PROMPT 1 =
Who are the four people listed under "Also speaking" in the committee transcript? Give each name.
PROMPT 2 =
Summarize the committee transcript in two sentences.
PROMPT 3 =
Reproduce the passage of the committee transcript from "Right. I know" to "pre-clearance of cargo?".

SOURCE EXCERPT =
--

Evidence of meeting #62 for Public Safety and National Security in the 42nd Parliament, 1st Session. (The original version is on Parliament’s site, as are the minutes.) The winning word was agreement.

A video is available from Parliament.

On the agenda

MPs speaking

Also speaking

Jill Wherrett  Acting Assistant Deputy Minister, Portfolio Affairs and Communications Branch, Department of Public Safety and Emergency Preparedness
Martin Bolduc  Vice-President, Programs Branch, Canada Border Services Agency
Tom Oommen  Acting Director General, Surface Transportation Policy, Department of Transport
Julie Watkinson  Deputy Executive Director and General Counsel, Canada Border Services Agency

5:05 p.m.

Liberal

The Chair Liberal Rob Oliphant

Thank you.

Ms. Watts, you have five minutes.

5:05 p.m.

Conservative

Dianne Lynn Watts Conservative South Surrey—White Rock, BC

Thank you.

I have two things I would like to address. I have both the Peace Arch border crossing and the Douglas border crossing in my riding. This relates to the beyond the border pilot project.

What I heard was that the project was under way and it came to closure. Now you're looking for other pilot projects. What were the outcomes of that, and why are you looking at other pilots when you have already done a pilot and you already have the information I'm assuming you would require?

5:05 p.m.

Acting Assistant Deputy Minister, Portfolio Affairs and Communications Branch, Department of Public Safety and Emergency Preparedness

Jill Wherrett

The purpose of those pilots was more to test the concept of cargo pre-clearance. It was a pre-inspection pilot where we were doing pre-inspection in Canada with still the potential need to go to secondary inspection in the U.S.

Those sites were chosen because they have a significant amount of traffic and for other factors like that, but it isn't necessarily where we would end up having pre-clearance. It was really to test the concept and how it operated, so each element about those pilots was testing different aspects of that.

5:10 p.m.

Conservative

Dianne Lynn Watts Conservative South Surrey—White Rock, BC

Right. I know that at the Douglas border the lineups with the trucks are just horrendous, and it's been very problematic on that side of the border. I understood, as well, that the minister was saying it would take some time to get all of those things worked out.

Will you actively pursue pre-clearance of cargo?

5:10 p.m.

Acting Assistant Deputy Minister, Portfolio Affairs and Communications Branch, Department of Public Safety and Emergency Preparedness

Jill Wherrett

Yes. As the minister mentioned, both the Prime Minister and President have committed to pursuing cargo pre-clearance. The minister also mentioned there are a number of complexities to work out. We have to look at where cargo pre-clearance ultimately makes sense, but that is something that both countries have committed to doing.

--

GIVEN DATA =

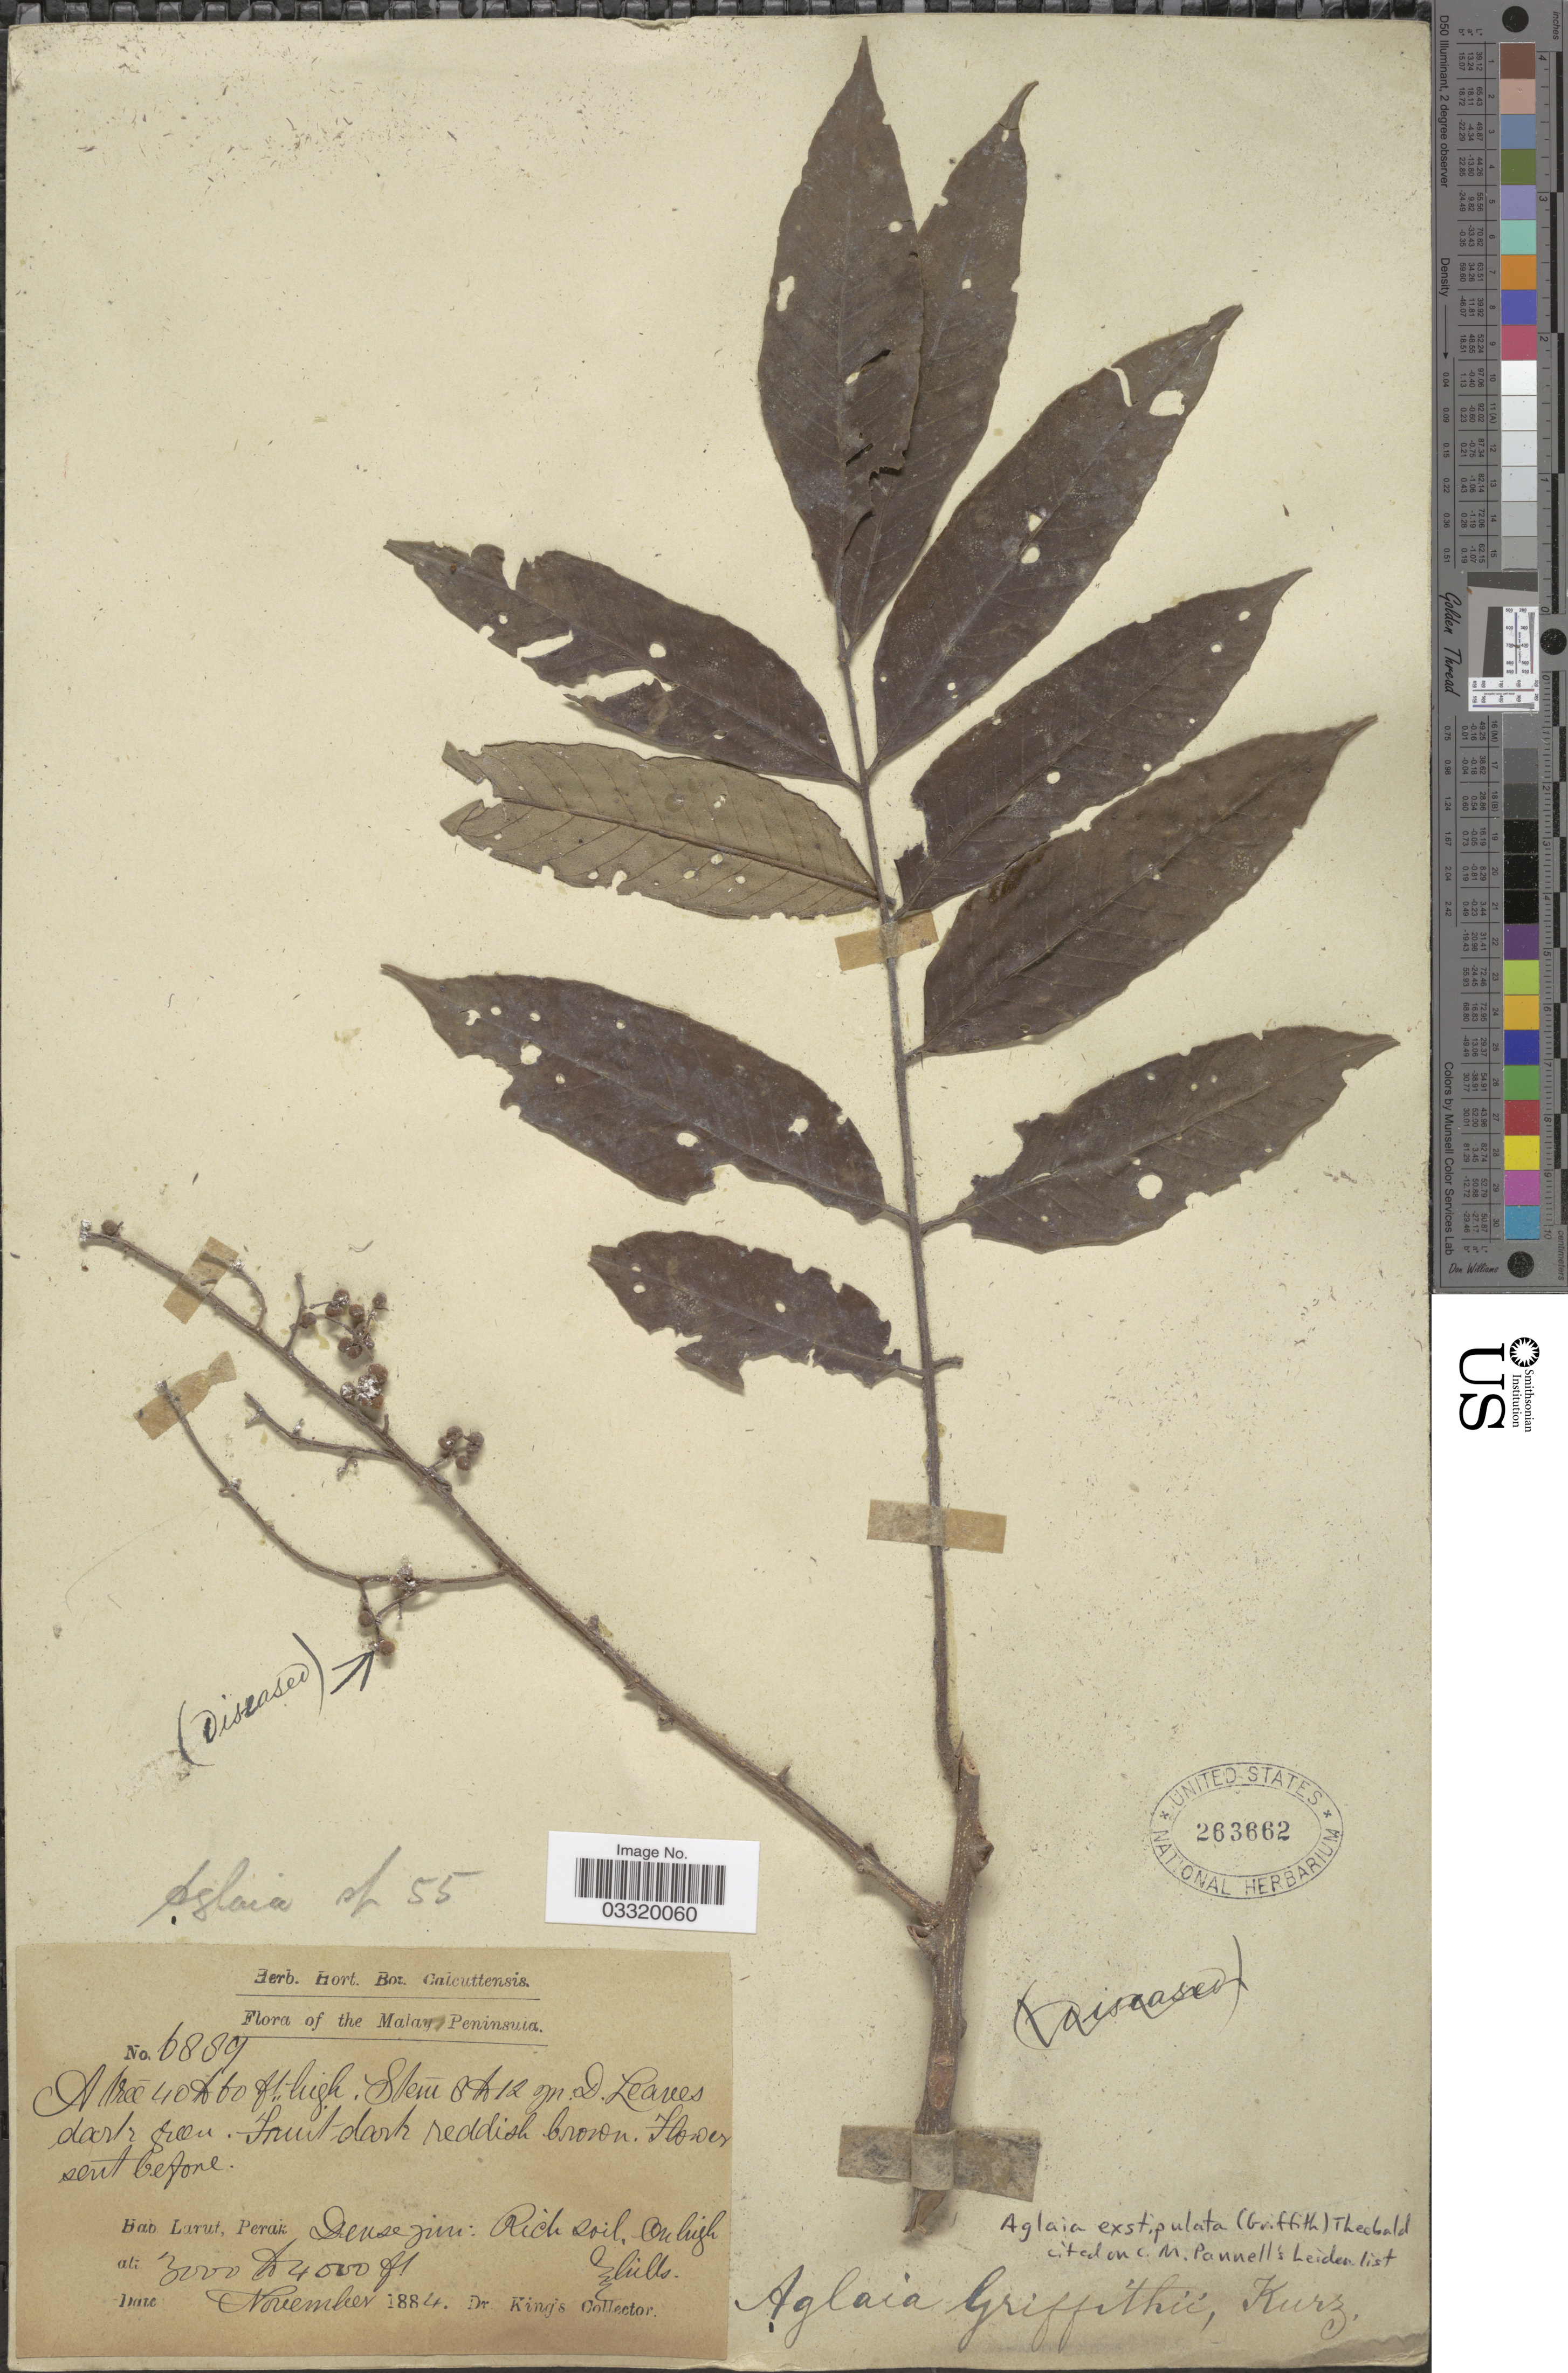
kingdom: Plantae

--

RESULT 1 =
Jill Wherrett
Martin Bolduc
Tom Oommen
Julie Watkinson

RESULT 2 =
At meeting #62 of the Public Safety and National Security committee, Dianne Lynn Watts, whose riding includes the Peace Arch and Douglas border crossings, asked why other pilot projects were being sought after the beyond the border pilot project had concluded. Jill Wherrett answered that the pilots were meant to test the concept of cargo pre-clearance, and she said that both the Prime Minister and President have committed to pursuing it, though a number of complexities remain to be worked out.

RESULT 3 =
Right. I know that at the Douglas border the lineups with the trucks are just horrendous, and it's been very problematic on that side of the border. I understood, as well, that the minister was saying it would take some time to get all of those things worked out.

Will you actively pursue pre-clearance of cargo?